Shielding Power: Early Formulations of the Immune Self
Friday 26 June 2026, 2.30pm - 4pm
Seminar Room 00.063, Schwarzman Centre for the Humanities
All Welcome
Speaker: Professor Maebh Long, Centre for Irish and Scottish Studies, University of Otago
Modernity is a time of immunity, of social systems governed by immunitary logics of closure, retreat and defence. Across political landscapes there is an increasing emphasis on borders, boundaries, and what we can symbolically call the fear of being touched. This fear of contact has led to new nationalist rhetorics that present globalisation as a mode of contamination. Legal systems have been mapped as modes of immunising society against threat, while governance structures have been reconfigured around a biopolitics of immunitary life. In the public sphere, discourses of boosting or biohacking immune systems sit alongside anxieties about pandemics and vulnerabilities to antibiotic-resistant bacteria. The modern human being is homo immunologicus, Peter Sloterdijk’s coining of an identity whose defining feature is its striving to shield itself against every perceived threat. The modern self, then, is increasingly conceptualised as an immune self, or, perhaps more accurately, a self that should be more immune.
And yet, since Niels Jerne moved from Frank Macfarlane Burnet’s 1940s coining of the immune self to posit the networked immune system in the 1970s, there has been a growing body of work that sees the immune system not as an armed border patrol fending off the different, but as that which facilitates a flexible, adaptative, relational interaction between the body and its environment. Andrea Grignolio et al posit the “liquid self” that flows between self and non-self states, Scott F. Gilbert and Alfred I. Tauber stress symbiotic relationships within immune functioning, and Tauber’s recent reflections on immune identity insist on porosity and interaction with the environment.
Although historians of science have mapped the story of immunology from its earliest prehistories through the discipline’s beginnings in the major discoveries by Louis Pasteur, Élie Metchnikoff, and Paul Ehrlich in the 1880s and 1890s, scholars interested in discourses of immunity have tended to concentrate their readings of immunitary logics on the late twentieth and early twenty-first centuries, with their earliest engagements, outside of quick surveys of the term itself and its connections with variolation and vaccination, usually beginning with the end of Second World War. In this talk, I offer socio-political detail to the histories of immunology and an early history to the theorisations of immunitary logics. I present the findings of research on the discursive patterns and conceptual implications of narratives of immunity in newspaper advertising in Britain, Ireland, Australia and New Zealand in the late nineteenth and early twentieth centuries.
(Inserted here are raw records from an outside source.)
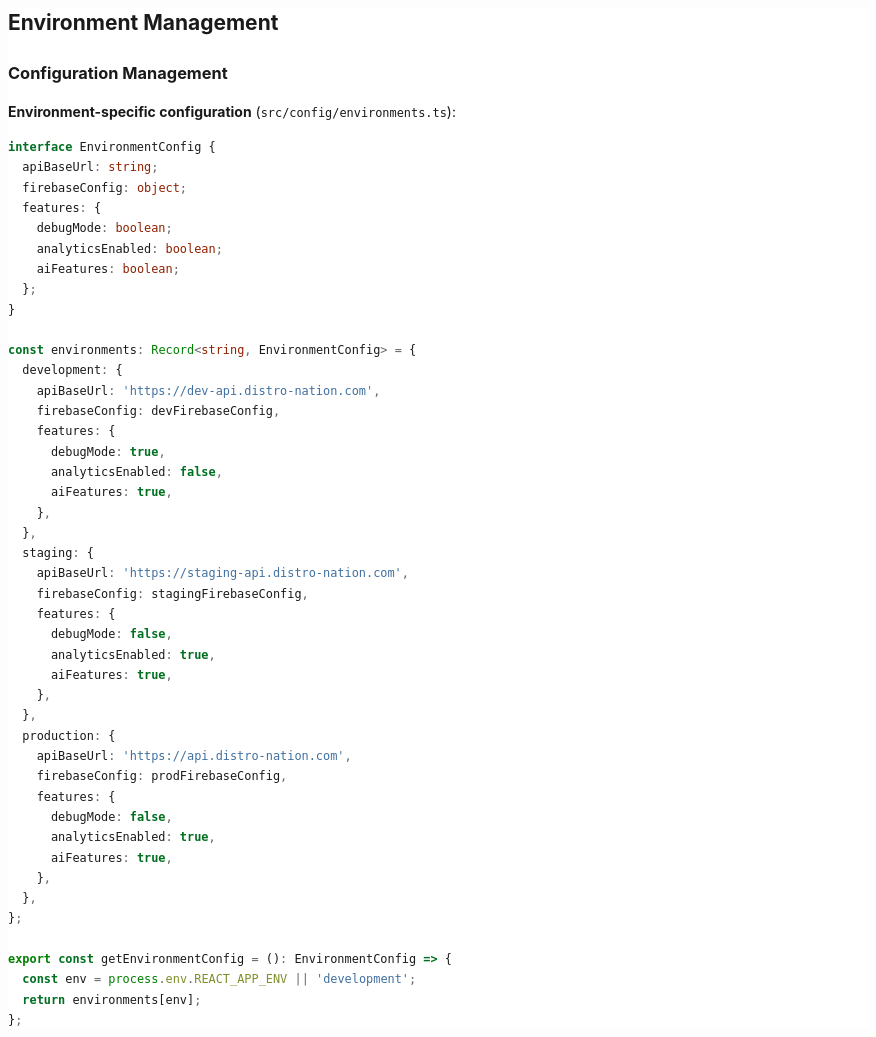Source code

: ## Environment Management

### Configuration Management
**Environment-specific configuration** (`src/config/environments.ts`):
```typescript
interface EnvironmentConfig {
  apiBaseUrl: string;
  firebaseConfig: object;
  features: {
    debugMode: boolean;
    analyticsEnabled: boolean;
    aiFeatures: boolean;
  };
}

const environments: Record<string, EnvironmentConfig> = {
  development: {
    apiBaseUrl: 'https://dev-api.distro-nation.com',
    firebaseConfig: devFirebaseConfig,
    features: {
      debugMode: true,
      analyticsEnabled: false,
      aiFeatures: true,
    },
  },
  staging: {
    apiBaseUrl: 'https://staging-api.distro-nation.com',
    firebaseConfig: stagingFirebaseConfig,
    features: {
      debugMode: false,
      analyticsEnabled: true,
      aiFeatures: true,
    },
  },
  production: {
    apiBaseUrl: 'https://api.distro-nation.com',
    firebaseConfig: prodFirebaseConfig,
    features: {
      debugMode: false,
      analyticsEnabled: true,
      aiFeatures: true,
    },
  },
};

export const getEnvironmentConfig = (): EnvironmentConfig => {
  const env = process.env.REACT_APP_ENV || 'development';
  return environments[env];
};
```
These four sites are island nations connected by the linguistic overlaps, cultural similarities, entangled histories, trade routes, and colonial fractures created by the British Empire. The sites reveal patterns of immunitary thought quite antithetical to fluid, environmentally-engaged mappings, any formulations of “co/immunity” or “commune systems”. From the early, public-focused, commercially-driven scene of immunity the advertisements reveal we can trace the long embedding of a modern self alone, bounded and striving for isolation, even in a crowd.
This event is part of the Immunity and the Humanities programme series.